— START OF Document extract —

This biography, written by L. R. Shelton, was first published in the Dictionary of New Zealand Biography in 1998.

Rudall Hayward was New Zealand's most prolific pioneer film-maker in an era when local film-going was dominated by American westerns. Inspired by New Zealand's ‘rough-hewn story’, he made seven local feature films, four of them silent, and with his second wife, Ramai, he made many documentaries and educational films.

Born in Wolverhampton, England, on 4 July 1900, Rudall Charles Victor Hayward was the son of Adelina Maria Teresa Martinengo and her husband, Rudall George Hayward. He came to New Zealand as a four-year-old with his family, who were members of a touring entertainment company called West’s Pictures and The Brescians. His mother, one of the three Martinengo sisters (the other two also married Hayward brothers), and his father had toured England for 20 years giving musical concerts; when motion pictures were introduced these were added to the programme. The company came to New Zealand with a projectionist, who was also a cameraman. They brought four projectors, and processing and printing equipment. Their first season was three weeks at His Majesty’s Theatre in Dunedin, where the programme included a number of films. After three years' profitable touring in New Zealand and Australia the company disbanded. Rudall's father and his uncle Henry formed Hayward’s Picture Enterprises and set up a theatre in Auckland. The family then moved to Waihi, where they started a circuit of cinemas and toured portable shows around the Coromandel peninsula.

— END OF Document extract —

● Things to do:
a – Reproduce the whole Rudall Hayward biography word for word.
b – Copy the lines of the listing below word for word, starting at the line that contains "family: Phyllodactylidae" and ending at the line that contains "scientific name: Nezara viridula". Include both of those lines and nothing outside that span.

— START OF Listed records —

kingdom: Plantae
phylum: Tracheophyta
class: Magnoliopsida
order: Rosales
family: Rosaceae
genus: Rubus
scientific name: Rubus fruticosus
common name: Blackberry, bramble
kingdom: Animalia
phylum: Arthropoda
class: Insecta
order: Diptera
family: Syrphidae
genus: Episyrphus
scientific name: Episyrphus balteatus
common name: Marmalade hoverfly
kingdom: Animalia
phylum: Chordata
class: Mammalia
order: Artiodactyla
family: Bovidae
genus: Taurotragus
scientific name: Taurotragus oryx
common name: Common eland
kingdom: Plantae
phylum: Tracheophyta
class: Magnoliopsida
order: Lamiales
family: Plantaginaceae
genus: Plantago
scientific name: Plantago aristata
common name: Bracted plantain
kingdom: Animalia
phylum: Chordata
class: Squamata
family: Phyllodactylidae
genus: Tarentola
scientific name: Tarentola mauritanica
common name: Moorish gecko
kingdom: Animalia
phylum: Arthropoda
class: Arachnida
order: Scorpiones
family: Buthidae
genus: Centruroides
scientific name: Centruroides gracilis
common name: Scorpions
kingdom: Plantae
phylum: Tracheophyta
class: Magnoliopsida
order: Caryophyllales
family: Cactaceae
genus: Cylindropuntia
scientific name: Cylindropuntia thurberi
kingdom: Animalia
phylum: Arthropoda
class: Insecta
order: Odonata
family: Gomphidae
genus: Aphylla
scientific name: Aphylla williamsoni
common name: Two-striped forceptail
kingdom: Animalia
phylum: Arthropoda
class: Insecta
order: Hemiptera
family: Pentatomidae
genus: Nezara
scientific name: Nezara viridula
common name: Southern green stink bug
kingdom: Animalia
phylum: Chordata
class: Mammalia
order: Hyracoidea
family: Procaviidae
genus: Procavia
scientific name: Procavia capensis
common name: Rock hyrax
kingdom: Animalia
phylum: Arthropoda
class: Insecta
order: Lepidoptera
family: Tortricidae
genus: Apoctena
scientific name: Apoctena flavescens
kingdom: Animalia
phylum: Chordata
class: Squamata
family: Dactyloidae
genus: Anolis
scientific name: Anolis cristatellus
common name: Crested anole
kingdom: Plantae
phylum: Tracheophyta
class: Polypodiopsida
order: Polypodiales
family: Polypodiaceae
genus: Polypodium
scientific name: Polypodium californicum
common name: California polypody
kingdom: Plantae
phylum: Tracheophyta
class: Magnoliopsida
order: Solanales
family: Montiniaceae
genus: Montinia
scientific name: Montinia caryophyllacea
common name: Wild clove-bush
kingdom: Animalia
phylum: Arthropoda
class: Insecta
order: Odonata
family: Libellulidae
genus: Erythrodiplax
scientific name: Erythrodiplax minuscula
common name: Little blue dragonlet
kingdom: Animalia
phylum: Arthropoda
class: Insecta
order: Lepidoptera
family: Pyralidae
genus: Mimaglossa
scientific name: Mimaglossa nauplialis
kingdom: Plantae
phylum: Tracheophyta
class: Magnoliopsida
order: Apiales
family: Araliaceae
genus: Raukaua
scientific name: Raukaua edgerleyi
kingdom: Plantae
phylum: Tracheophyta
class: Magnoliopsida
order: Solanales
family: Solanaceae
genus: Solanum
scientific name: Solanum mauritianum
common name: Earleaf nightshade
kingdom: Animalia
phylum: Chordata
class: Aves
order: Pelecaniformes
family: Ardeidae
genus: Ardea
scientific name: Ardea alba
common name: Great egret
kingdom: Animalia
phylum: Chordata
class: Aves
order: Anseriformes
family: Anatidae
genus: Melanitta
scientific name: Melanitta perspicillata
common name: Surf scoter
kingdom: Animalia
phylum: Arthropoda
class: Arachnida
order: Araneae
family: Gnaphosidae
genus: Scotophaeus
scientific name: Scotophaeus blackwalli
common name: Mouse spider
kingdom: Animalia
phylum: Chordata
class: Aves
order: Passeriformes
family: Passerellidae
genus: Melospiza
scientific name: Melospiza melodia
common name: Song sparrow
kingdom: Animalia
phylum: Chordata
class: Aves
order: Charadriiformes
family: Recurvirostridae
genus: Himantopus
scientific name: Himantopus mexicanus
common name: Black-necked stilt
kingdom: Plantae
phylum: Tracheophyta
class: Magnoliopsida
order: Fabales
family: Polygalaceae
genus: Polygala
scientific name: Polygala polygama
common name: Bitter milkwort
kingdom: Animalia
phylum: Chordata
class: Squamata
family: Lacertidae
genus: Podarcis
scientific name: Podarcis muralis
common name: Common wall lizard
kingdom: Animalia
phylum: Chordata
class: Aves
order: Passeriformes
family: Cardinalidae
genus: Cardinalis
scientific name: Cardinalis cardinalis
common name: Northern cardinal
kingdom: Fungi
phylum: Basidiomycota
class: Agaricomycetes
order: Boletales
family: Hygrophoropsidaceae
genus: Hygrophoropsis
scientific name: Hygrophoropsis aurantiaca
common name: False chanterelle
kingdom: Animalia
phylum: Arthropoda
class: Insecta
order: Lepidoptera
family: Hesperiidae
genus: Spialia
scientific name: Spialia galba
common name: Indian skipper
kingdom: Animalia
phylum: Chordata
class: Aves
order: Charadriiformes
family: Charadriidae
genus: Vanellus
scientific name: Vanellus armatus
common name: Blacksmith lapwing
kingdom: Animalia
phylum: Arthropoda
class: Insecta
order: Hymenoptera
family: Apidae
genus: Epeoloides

— END OF Listed records —

● Expected results:
a –
This biography, written by L. R. Shelton, was first published in the Dictionary of New Zealand Biography in 1998.

Rudall Hayward was New Zealand's most prolific pioneer film-maker in an era when local film-going was dominated by American westerns. Inspired by New Zealand's ‘rough-hewn story’, he made seven local feature films, four of them silent, and with his second wife, Ramai, he made many documentaries and educational films.

Born in Wolverhampton, England, on 4 July 1900, Rudall Charles Victor Hayward was the son of Adelina Maria Teresa Martinengo and her husband, Rudall George Hayward. He came to New Zealand as a four-year-old with his family, who were members of a touring entertainment company called West’s Pictures and The Brescians. His mother, one of the three Martinengo sisters (the other two also married Hayward brothers), and his father had toured England for 20 years giving musical concerts; when motion pictures were introduced these were added to the programme. The company came to New Zealand with a projectionist, who was also a cameraman. They brought four projectors, and processing and printing equipment. Their first season was three weeks at His Majesty’s Theatre in Dunedin, where the programme included a number of films. After three years' profitable touring in New Zealand and Australia the company disbanded. Rudall's father and his uncle Henry formed Hayward’s Picture Enterprises and set up a theatre in Auckland. The family then moved to Waihi, where they started a circuit of cinemas and toured portable shows around the Coromandel peninsula.

b –
family: Phyllodactylidae
genus: Tarentola
scientific name: Tarentola mauritanica
common name: Moorish gecko
kingdom: Animalia
phylum: Arthropoda
class: Arachnida
order: Scorpiones
family: Buthidae
genus: Centruroides
scientific name: Centruroides gracilis
common name: Scorpions
kingdom: Plantae
phylum: Tracheophyta
class: Magnoliopsida
order: Caryophyllales
family: Cactaceae
genus: Cylindropuntia
scientific name: Cylindropuntia thurberi
kingdom: Animalia
phylum: Arthropoda
class: Insecta
order: Odonata
family: Gomphidae
genus: Aphylla
scientific name: Aphylla williamsoni
common name: Two-striped forceptail
kingdom: Animalia
phylum: Arthropoda
class: Insecta
order: Hemiptera
family: Pentatomidae
genus: Nezara
scientific name: Nezara viridula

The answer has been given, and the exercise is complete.